Je me suis mêlé aux femmes et aux enfants penchés sur les paniers d’osier que les pêcheurs débarquaient.
J’ai vu ces poissons argentés au ventre blanc, palpitant encore, et j’ai fixé leurs yeux morts, exorbités.
C’étaient les mêmes que ceux de Marie la décharnée, ceux de mon père l’asphyxié.

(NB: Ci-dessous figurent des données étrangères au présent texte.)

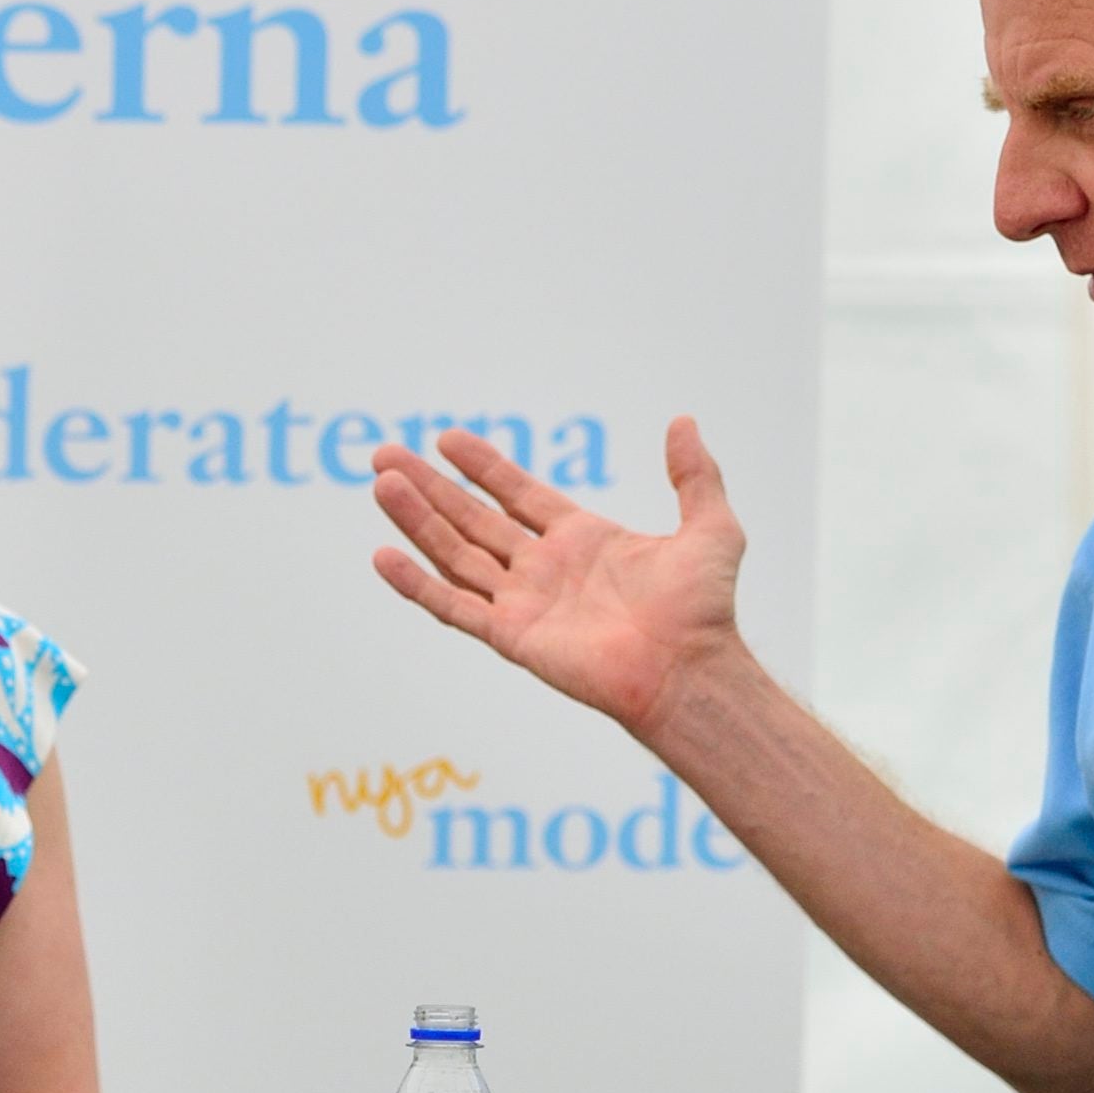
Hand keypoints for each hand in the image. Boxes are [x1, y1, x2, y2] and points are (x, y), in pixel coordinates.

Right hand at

Ils étaient vitreux, blancs avec des reflets d’or et d’argent – vie devenue matière, pierres mortes.
Soulevant les paniers, les calant sur leur épaule gauche, les pêcheurs m’ont bousculé, interpellé de leurs voix rauques, et j’ai dû m’éloigner, tenant le livre de l’Apocalypse plaqué contre moi, l’un de ses versets me remontant à la bouche :
« Magnifiques, les morts qui meurent dans le Seigneur ! Dès maintenant, dit l’Esprit, oui, ils vont se reposer de leurs travaux, car leurs œuvres les suivent. »

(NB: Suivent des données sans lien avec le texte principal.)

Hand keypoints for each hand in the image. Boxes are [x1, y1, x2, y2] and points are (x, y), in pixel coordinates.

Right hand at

Mon père était-il mort dans le Seigneur ou dans le sacrilège, envahi par la terreur, soumis à la domination de la Bête, ce Satan dont chaque verset du livre de l’Apocalypse évoquait le pouvoir ?
Qu’en avait-il été de Marie, et de Paul Déméter ? Et qu’en serait-il de moi, le blasphémateur ?
J’ai gagné l’extrémité de la jetée. Je me suis assis sur l’un des rochers jetés là pour protéger le phare des coups de mer. Le ciel et l’horizon étaient vides, et qui, sinon un affabulateur, un mystificateur, pouvait imaginer que de leur couleur rouge surgirait un cheval rouge monté par un cavalier qui, sabre en main, inciterait les hommes à s’entr’égorger parce qu’il avait reçu l’ordre d’« ôter la paix de la terre » ?
Était-ce Dieu ou Satan qui le lui avait commandé ?
On avait tranché la gorge de Paul Déméter, et mon père avait agonisé, souffle coupé, visage mutilé par ces tuyaux, ce masque qui le maintenaient en vie pour qu’il pût souffrir, souffrir encore jour après jour.